More than a hundred professionals, representing many others, met yesterday in Valencia to boost the visibility of women in gastronomy in Spain. The meeting was attended by cooks, sommeliers, producers, scientists, journalists, businesswomen and event and congress organizers, among other labor profiles, who have agreed on the first measures.
These measures include the creation of the first complete and updated database of women in gastronomy; create work groups by professional specialties and territorial areas, as well as launch a brand image to communicate all events, news, research or aspects of interest in which they participate.
The aim is to make visible the enormous creative talent in an area of equality and, in addition, to create a space for networking, collaboration and synergies that can promote new business, academic or scientific projects.
The chefs get greater public recognition and funding for their projects, according to this study, although there are no differences between men and women in high cuisine when it comes to comparing skills or competencies. Conciliation is the main obstacle for them.
One of the chefs who has claimed more presence for women in the congresses and events of the sector has been María José San Román, at the head of the Monastrell restaurant, with a Michelin star and one of the architects of this protest meeting: “We are many and we also have the support of María José San Román, al frente del restaurante Monastrell, con una estrella Michelin y una de las artífices de este encuentro reivindicativo: “Somos muchas y contamos también con el apoyo de Carme Ruscalleda; Elena Arzak, Fina Puigdevall, Susi Díaz, Macarena De Castro, Esther Manzano, Mari Carmen Velez or Beatriz Sotelo, among others. Invisibility is rooted and invisible talent discourages future generations. It is a worldwide problem whose change we can lead from Spain. ”
Analyzed the problem of invisibility, some of the contributions to combat it are the promotion of corporatism and the creation of a support network among its members that also values even more ignored works, such as shellfish, canning and the set of women with productions as small as valuable.
Different participants have recounted their repeated experience as sole participants in events where most speakers were men, a fact that they have defined as “the invisibility of invisibility.” In this sense, Silvia García, sommelier and head of Mugaritz, said that “perhaps the worst is the invisibility of female invisibility. Nobody realizes that we are invisible, it seems normal. ”
For this reason, one of the conclusions of the meeting has been to ask fellow chefs to reconsider their participation in projects where no more than half of society is represented
The conclusions also include the need to create a network that helps women in gastronomy boost their personal brand to break glass ceilings, as well as encourage participation in competitions in which until now there is little female presence, for what has been described as the “cement roof”, a level of self-demand that prevents them from standing out. Begoña Rodrigo, cook of ‘La Salita’, in Valencia, has encouraged everyone to face new challenges: “Fear paralyzes us and so we don’t move forward. High cuisine has its rules and you take it and you go for it all, or you leave it. ”
In addition, other lines of action have been addressed, such as seeking channels to receive complaints and acting in cases of workplace harassment or encouraging mentoring so that women with extensive experience can advise and promote the talent and initiatives of new entrepreneurs. Guillermina Bravo, editor of Montagud, stressed that “we cannot wait for society to change. We have to lead the change. ”
In addition, Julia Pérez Lozano, director of GastroActitud, has announced that a study on the situation of women in Spanish gastronomy will be carried out with the support and collaboration of Ferran Adriá and within the framework of the future bets of Bullipedia and Bulli Foundation .
“We have been 20 years late, but now is our time,” said Rebeca Hernández, chef of the restaurant ‘La Berenjena’, in Madrid.

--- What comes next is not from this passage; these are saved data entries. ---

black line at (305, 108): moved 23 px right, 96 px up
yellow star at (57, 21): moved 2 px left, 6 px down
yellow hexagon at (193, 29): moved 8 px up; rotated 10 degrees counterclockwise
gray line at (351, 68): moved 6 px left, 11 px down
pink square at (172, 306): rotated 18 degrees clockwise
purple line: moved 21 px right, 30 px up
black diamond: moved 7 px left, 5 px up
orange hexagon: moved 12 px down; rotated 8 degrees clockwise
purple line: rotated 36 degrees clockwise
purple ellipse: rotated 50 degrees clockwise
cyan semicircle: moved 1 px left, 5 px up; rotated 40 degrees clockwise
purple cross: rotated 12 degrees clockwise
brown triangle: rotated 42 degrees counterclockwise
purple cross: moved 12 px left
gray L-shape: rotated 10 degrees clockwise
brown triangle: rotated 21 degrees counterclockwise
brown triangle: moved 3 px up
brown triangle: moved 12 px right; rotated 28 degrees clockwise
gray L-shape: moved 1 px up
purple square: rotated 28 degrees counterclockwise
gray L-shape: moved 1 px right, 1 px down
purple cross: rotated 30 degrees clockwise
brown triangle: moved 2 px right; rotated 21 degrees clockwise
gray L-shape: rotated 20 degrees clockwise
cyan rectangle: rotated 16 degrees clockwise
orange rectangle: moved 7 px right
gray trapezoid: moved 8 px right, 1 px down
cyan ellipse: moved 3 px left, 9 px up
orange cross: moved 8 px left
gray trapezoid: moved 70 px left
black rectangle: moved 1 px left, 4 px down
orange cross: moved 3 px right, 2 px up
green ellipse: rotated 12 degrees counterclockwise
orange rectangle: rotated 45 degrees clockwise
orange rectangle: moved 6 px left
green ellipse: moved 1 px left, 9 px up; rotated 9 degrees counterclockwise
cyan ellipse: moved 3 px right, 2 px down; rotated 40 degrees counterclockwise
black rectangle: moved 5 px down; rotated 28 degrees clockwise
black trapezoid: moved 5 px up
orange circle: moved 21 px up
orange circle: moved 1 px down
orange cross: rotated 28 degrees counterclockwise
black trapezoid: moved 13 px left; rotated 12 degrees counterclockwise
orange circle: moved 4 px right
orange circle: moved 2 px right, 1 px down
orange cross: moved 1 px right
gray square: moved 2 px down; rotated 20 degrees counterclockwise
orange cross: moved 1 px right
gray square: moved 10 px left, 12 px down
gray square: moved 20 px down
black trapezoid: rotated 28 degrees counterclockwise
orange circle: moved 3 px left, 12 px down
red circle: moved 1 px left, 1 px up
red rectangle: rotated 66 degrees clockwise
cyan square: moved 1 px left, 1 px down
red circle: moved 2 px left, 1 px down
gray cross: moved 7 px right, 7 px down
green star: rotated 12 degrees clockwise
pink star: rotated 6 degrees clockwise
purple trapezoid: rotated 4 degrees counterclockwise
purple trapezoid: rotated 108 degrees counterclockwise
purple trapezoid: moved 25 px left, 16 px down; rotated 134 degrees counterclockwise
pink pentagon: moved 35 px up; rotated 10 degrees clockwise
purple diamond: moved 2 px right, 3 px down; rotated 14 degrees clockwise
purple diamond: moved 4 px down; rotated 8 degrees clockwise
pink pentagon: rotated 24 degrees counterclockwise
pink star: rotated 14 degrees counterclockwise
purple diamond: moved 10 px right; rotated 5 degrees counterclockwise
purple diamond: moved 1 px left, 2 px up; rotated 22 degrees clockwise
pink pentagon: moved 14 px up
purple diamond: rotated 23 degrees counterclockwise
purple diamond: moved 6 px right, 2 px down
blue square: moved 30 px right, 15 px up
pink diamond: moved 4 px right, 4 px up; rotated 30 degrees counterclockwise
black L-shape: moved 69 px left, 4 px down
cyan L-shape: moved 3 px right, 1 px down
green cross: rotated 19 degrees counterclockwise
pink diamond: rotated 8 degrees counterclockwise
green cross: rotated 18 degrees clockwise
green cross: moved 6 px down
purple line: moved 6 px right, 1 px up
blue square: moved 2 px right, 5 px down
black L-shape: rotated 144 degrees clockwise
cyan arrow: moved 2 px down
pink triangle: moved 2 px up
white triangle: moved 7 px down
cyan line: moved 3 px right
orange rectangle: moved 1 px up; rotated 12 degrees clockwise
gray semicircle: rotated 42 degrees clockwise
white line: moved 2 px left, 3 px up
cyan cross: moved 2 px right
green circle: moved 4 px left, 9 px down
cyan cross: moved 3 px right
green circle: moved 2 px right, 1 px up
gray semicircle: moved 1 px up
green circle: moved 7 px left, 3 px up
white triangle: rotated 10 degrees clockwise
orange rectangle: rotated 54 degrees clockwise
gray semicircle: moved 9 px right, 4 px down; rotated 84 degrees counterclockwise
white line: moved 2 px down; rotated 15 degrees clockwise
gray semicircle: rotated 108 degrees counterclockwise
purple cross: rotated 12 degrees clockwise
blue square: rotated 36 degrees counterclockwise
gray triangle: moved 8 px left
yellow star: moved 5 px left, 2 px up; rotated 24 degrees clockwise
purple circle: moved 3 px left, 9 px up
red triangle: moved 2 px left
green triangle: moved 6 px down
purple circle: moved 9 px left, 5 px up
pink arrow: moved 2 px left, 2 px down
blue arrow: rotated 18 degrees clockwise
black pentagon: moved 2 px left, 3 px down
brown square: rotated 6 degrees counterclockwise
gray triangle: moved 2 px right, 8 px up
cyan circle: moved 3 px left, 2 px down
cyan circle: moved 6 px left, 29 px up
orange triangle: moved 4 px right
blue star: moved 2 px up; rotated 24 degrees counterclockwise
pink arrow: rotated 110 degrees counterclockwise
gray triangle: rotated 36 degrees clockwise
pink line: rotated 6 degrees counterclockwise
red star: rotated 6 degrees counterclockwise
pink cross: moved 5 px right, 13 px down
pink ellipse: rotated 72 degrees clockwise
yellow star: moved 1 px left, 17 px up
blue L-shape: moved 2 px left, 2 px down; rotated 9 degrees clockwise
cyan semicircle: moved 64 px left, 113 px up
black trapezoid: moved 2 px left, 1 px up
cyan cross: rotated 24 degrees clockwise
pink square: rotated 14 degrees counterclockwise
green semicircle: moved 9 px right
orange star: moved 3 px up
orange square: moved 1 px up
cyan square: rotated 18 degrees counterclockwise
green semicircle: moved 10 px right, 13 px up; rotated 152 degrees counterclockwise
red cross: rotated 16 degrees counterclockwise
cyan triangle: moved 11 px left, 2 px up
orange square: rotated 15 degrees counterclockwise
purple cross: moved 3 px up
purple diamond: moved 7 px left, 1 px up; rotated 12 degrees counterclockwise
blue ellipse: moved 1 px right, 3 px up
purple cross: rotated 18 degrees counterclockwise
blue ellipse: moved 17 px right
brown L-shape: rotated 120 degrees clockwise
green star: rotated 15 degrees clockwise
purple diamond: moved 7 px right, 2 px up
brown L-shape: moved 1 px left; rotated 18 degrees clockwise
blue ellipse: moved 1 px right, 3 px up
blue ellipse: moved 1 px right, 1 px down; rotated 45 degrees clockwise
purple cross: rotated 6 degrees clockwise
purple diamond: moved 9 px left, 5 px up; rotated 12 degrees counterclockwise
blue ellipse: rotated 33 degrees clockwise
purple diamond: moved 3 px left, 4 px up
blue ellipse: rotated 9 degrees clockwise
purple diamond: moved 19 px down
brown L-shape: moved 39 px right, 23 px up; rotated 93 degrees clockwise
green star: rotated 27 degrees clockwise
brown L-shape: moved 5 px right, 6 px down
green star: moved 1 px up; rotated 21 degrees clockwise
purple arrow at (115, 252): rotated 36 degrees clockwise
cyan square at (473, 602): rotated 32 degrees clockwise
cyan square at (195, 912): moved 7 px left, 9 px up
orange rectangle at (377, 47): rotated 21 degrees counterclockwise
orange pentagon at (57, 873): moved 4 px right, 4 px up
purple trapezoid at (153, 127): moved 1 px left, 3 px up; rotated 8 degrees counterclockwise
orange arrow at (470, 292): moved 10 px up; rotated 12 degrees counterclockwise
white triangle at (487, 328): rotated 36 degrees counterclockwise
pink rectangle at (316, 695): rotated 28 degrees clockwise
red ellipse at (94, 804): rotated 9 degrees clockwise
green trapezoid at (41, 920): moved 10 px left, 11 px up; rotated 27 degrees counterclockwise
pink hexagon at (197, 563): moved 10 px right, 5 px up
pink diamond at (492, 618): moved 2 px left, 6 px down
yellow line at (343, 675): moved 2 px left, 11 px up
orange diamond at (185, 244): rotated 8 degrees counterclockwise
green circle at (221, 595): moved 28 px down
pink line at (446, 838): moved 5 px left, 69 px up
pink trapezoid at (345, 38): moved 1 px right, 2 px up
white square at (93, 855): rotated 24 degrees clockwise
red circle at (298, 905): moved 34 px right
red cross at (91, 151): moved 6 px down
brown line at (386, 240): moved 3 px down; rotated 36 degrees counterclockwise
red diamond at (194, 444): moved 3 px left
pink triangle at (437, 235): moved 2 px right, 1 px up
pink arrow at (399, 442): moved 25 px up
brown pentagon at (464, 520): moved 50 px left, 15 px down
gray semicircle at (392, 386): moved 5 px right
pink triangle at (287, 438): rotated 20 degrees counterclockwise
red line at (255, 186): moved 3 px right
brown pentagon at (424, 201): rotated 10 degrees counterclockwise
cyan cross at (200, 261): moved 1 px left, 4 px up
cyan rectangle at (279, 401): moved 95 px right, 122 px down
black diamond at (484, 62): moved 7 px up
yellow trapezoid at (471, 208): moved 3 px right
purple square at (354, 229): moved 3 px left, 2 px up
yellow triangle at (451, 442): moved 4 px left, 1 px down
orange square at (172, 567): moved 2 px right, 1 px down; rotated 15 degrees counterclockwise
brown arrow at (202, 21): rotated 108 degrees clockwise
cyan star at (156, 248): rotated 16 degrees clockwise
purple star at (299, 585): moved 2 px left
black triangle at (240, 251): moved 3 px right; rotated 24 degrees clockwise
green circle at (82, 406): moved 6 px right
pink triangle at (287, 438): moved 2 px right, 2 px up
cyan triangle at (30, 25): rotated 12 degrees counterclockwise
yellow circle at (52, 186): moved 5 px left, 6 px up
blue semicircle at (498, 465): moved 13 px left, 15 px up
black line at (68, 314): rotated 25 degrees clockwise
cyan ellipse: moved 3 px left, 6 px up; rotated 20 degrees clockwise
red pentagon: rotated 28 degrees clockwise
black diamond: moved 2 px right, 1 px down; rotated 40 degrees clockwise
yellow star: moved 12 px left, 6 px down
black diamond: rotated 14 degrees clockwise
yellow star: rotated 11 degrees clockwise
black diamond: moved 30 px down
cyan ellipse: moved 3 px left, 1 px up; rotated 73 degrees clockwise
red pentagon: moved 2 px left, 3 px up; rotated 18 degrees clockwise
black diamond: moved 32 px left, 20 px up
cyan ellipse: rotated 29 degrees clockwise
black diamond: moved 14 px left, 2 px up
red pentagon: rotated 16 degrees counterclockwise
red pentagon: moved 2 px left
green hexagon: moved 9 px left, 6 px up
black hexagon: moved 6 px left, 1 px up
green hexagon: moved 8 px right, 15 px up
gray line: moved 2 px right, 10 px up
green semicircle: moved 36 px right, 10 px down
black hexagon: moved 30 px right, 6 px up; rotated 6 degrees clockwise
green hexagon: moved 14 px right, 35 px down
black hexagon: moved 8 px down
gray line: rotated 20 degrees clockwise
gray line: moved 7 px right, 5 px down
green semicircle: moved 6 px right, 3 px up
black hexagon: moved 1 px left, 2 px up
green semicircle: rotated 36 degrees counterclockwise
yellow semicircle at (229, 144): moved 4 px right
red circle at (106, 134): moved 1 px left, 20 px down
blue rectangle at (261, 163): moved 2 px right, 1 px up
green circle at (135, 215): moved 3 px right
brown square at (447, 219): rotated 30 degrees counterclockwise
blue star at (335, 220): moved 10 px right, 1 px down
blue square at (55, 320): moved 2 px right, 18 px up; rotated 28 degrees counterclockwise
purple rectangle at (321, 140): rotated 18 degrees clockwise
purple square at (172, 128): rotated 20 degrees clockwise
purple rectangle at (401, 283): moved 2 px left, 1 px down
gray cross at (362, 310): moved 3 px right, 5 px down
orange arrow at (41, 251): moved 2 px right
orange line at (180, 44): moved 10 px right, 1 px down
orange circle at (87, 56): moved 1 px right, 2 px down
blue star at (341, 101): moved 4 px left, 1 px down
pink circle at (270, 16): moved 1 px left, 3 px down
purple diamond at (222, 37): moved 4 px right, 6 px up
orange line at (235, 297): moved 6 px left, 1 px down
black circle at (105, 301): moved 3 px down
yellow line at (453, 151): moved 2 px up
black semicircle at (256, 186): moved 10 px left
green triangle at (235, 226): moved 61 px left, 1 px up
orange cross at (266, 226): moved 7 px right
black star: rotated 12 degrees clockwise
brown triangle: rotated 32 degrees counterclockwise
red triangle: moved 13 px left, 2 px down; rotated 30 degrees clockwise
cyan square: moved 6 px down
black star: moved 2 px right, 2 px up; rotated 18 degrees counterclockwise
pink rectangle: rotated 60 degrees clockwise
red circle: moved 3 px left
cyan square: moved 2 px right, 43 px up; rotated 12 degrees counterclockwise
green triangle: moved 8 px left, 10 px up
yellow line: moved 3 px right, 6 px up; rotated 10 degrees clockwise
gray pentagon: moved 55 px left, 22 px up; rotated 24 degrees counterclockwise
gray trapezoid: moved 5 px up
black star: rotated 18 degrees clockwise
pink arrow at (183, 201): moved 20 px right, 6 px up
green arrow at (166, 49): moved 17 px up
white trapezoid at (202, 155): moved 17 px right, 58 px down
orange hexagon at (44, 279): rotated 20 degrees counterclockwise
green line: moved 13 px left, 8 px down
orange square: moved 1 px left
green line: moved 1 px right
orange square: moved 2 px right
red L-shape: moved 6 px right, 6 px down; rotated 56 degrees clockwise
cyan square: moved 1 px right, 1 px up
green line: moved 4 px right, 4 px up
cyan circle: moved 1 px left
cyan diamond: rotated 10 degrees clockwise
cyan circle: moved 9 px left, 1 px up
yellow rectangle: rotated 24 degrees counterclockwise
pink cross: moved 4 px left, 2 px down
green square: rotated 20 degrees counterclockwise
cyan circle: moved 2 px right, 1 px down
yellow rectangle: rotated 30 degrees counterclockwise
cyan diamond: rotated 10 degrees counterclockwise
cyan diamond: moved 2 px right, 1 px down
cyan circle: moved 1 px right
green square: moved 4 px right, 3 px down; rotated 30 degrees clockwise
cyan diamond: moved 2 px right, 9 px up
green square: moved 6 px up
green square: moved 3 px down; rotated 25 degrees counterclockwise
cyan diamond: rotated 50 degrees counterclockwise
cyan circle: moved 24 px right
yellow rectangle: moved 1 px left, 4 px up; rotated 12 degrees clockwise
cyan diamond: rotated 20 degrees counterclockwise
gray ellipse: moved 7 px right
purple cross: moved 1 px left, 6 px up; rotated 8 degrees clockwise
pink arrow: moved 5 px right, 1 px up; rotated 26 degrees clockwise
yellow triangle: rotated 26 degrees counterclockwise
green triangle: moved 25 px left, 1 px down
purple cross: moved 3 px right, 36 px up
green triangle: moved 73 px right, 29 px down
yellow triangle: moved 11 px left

Mujeres en gastronomía was born in Valencia as an ambitious movement, with national and international vocation and several milestones in the calendar next year. In this sense, several forums have been proposed to hold new meetings and continue a whole work strategy until the end of 2018 and throughout 2019.
Among the upcoming appointments, the Hospitality Innovation Planet (HIP), congress, whose director Eva Ballarín, has offered a new meeting point for the month of February. Also the director of San Sebastián Gastronomika, offered a space for debate within the 2019 congress so that a new meeting of this forum is organized, taking advantage that the celebration will coincide with the first anniversary of the birth of the women’s gastronomic meeting.